TASK INSTRUCTIONS: The records below are to be written out exactly, with every picture omitted.

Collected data
────────────────
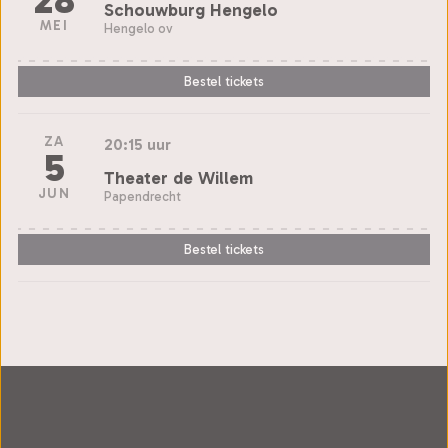
28
Schouwburg Hengelo
MEI
Hengelo ov
Bestel tickets
ZA
20:15 uur
5
Theater de Willem
JUN
Papendrecht
Bestel tickets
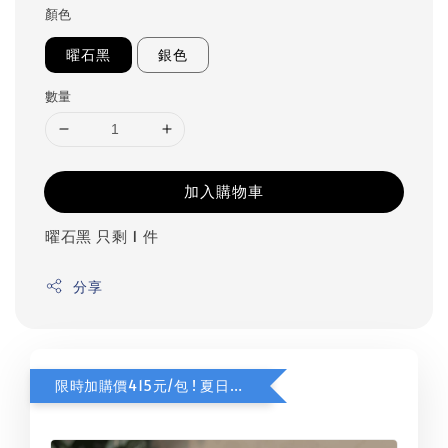
顏色
曜石黑
銀色
數量
加入購物車
曜石黑 只剩 1 件
分享
限時加購價415元/包 ! 夏日甜橙咖啡豆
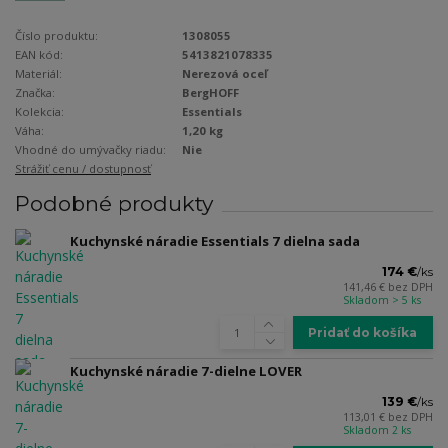
Číslo produktu:
1308055
EAN kód:
5413821078335
Materiál:
Nerezová oceľ
Značka:
BergHOFF
Kolekcia:
Essentials
Váha:
1,20 kg
Vhodné do umývačky riadu:
Nie
Strážiť cenu / dostupnosť
Podobné produkty
Kuchynské náradie Essentials 7 dielna sada
174 €
/
ks
141,46 €
bez DPH
Skladom > 5 ks
Pridať do košíka
Kuchynské náradie 7-dielne LOVER
139 €
/
ks
113,01 €
bez DPH
Skladom 2 ks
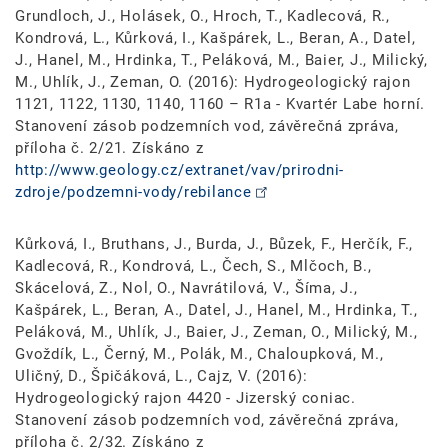
Grundloch, J., Holásek, O., Hroch, T., Kadlecová, R.,
Kondrová, L., Kůrková, I., Kašpárek, L., Beran, A., Datel,
J., Hanel, M., Hrdinka, T., Peláková, M., Baier, J., Milický,
M., Uhlík, J., Zeman, O. (2016): Hydrogeologický rajon
1121, 1122, 1130, 1140, 1160 – R1a - Kvartér Labe horní.
Stanovení zásob podzemních vod, závěrečná zpráva,
příloha č. 2/21. Získáno z
http://www.geology.cz/extranet/vav/prirodni-
zdroje/podzemni-vody/rebilance
Kůrková, I., Bruthans, J., Burda, J., Bůzek, F., Herčík, F.,
Kadlecová, R., Kondrová, L., Čech, S., Mlčoch, B.,
Skácelová, Z., Nol, O., Navrátilová, V., Šíma, J.,
Kašpárek, L., Beran, A., Datel, J., Hanel, M., Hrdinka, T.,
Peláková, M., Uhlík, J., Baier, J., Zeman, O., Milický, M.,
Gvoždík, L., Černý, M., Polák, M., Chaloupková, M.,
Uličný, D., Špičáková, L., Cajz, V. (2016):
Hydrogeologický rajon 4420 - Jizerský coniac.
Stanovení zásob podzemních vod, závěrečná zpráva,
příloha č. 2/32. Získáno z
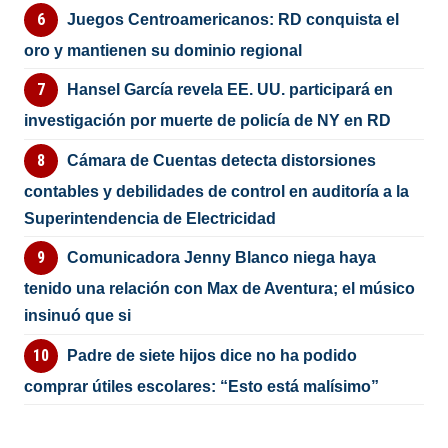
Juegos Centroamericanos: RD conquista el
oro y mantienen su dominio regional
Hansel García revela EE. UU. participará en
investigación por muerte de policía de NY en RD
Cámara de Cuentas detecta distorsiones
contables y debilidades de control en auditoría a la
Superintendencia de Electricidad
Comunicadora Jenny Blanco niega haya
tenido una relación con Max de Aventura; el músico
insinuó que si
Padre de siete hijos dice no ha podido
comprar útiles escolares: “Esto está malísimo”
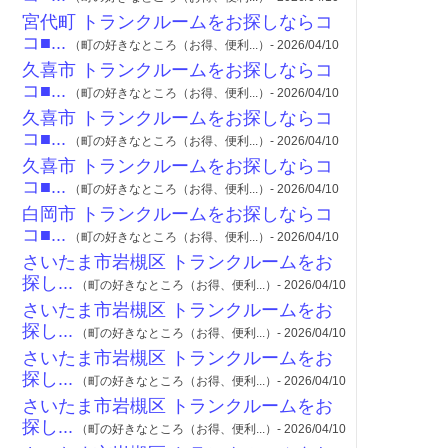
宮代町 トランクルームをお探しならコ
コ■...
（町の好きなところ（お得、便利...）- 2026/04/10
久喜市 トランクルームをお探しならコ
コ■...
（町の好きなところ（お得、便利...）- 2026/04/10
久喜市 トランクルームをお探しならコ
コ■...
（町の好きなところ（お得、便利...）- 2026/04/10
久喜市 トランクルームをお探しならコ
コ■...
（町の好きなところ（お得、便利...）- 2026/04/10
白岡市 トランクルームをお探しならコ
コ■...
（町の好きなところ（お得、便利...）- 2026/04/10
さいたま市岩槻区 トランクルームをお
探し...
（町の好きなところ（お得、便利...）- 2026/04/10
さいたま市岩槻区 トランクルームをお
探し...
（町の好きなところ（お得、便利...）- 2026/04/10
さいたま市岩槻区 トランクルームをお
探し...
（町の好きなところ（お得、便利...）- 2026/04/10
さいたま市岩槻区 トランクルームをお
探し...
（町の好きなところ（お得、便利...）- 2026/04/10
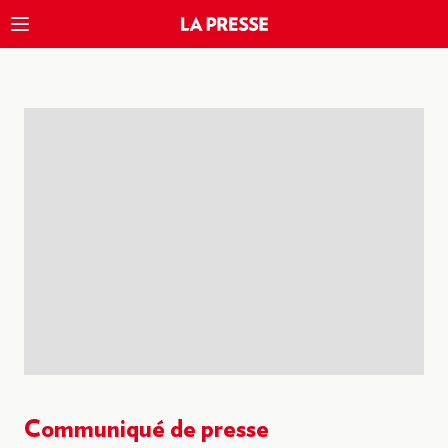
Communiqué de presse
────────────────
SOLVED EXERCISE:
28
Schouwburg Hengelo
MEI
Hengelo ov
Bestel tickets
ZA
20:15 uur
5
Theater de Willem
JUN
Papendrecht
Bestel tickets
顏色
曜石黑
銀色
數量
加入購物車
曜石黑 只剩 1 件
分享
限時加購價415元/包 ! 夏日甜橙咖啡豆
Číslo produktu:
1308055
EAN kód:
5413821078335
Materiál:
Nerezová oceľ
Značka:
BergHOFF
Kolekcia:
Essentials
Váha:
1,20 kg
Vhodné do umývačky riadu:
Nie
Strážiť cenu / dostupnosť
Podobné produkty
Kuchynské náradie Essentials 7 dielna sada
174 €
/
ks
141,46 €
bez DPH
Skladom > 5 ks
Pridať do košíka
Kuchynské náradie 7-dielne LOVER
139 €
/
ks
113,01 €
bez DPH
Skladom 2 ks
Grundloch, J., Holásek, O., Hroch, T., Kadlecová, R.,
Kondrová, L., Kůrková, I., Kašpárek, L., Beran, A., Datel,
J., Hanel, M., Hrdinka, T., Peláková, M., Baier, J., Milický,
M., Uhlík, J., Zeman, O. (2016): Hydrogeologický rajon
1121, 1122, 1130, 1140, 1160 – R1a - Kvartér Labe horní.
Stanovení zásob podzemních vod, závěrečná zpráva,
příloha č. 2/21. Získáno z
http://www.geology.cz/extranet/vav/prirodni-
zdroje/podzemni-vody/rebilance
Kůrková, I., Bruthans, J., Burda, J., Bůzek, F., Herčík, F.,
Kadlecová, R., Kondrová, L., Čech, S., Mlčoch, B.,
Skácelová, Z., Nol, O., Navrátilová, V., Šíma, J.,
Kašpárek, L., Beran, A., Datel, J., Hanel, M., Hrdinka, T.,
Peláková, M., Uhlík, J., Baier, J., Zeman, O., Milický, M.,
Gvoždík, L., Černý, M., Polák, M., Chaloupková, M.,
Uličný, D., Špičáková, L., Cajz, V. (2016):
Hydrogeologický rajon 4420 - Jizerský coniac.
Stanovení zásob podzemních vod, závěrečná zpráva,
příloha č. 2/32. Získáno z
Juegos Centroamericanos: RD conquista el
oro y mantienen su dominio regional
Hansel García revela EE. UU. participará en
investigación por muerte de policía de NY en RD
Cámara de Cuentas detecta distorsiones
contables y debilidades de control en auditoría a la
Superintendencia de Electricidad
Comunicadora Jenny Blanco niega haya
tenido una relación con Max de Aventura; el músico
insinuó que si
Padre de siete hijos dice no ha podido
comprar útiles escolares: “Esto está malísimo”
宮代町 トランクルームをお探しならコ
コ■...
（町の好きなところ（お得、便利...）- 2026/04/10
久喜市 トランクルームをお探しならコ
コ■...
（町の好きなところ（お得、便利...）- 2026/04/10
久喜市 トランクルームをお探しならコ
コ■...
（町の好きなところ（お得、便利...）- 2026/04/10
久喜市 トランクルームをお探しならコ
コ■...
（町の好きなところ（お得、便利...）- 2026/04/10
白岡市 トランクルームをお探しならコ
コ■...
（町の好きなところ（お得、便利...）- 2026/04/10
さいたま市岩槻区 トランクルームをお
探し...
（町の好きなところ（お得、便利...）- 2026/04/10
さいたま市岩槻区 トランクルームをお
探し...
（町の好きなところ（お得、便利...）- 2026/04/10
さいたま市岩槻区 トランクルームをお
探し...
（町の好きなところ（お得、便利...）- 2026/04/10
さいたま市岩槻区 トランクルームをお
探し...
（町の好きなところ（お得、便利...）- 2026/04/10
Communiqué de presse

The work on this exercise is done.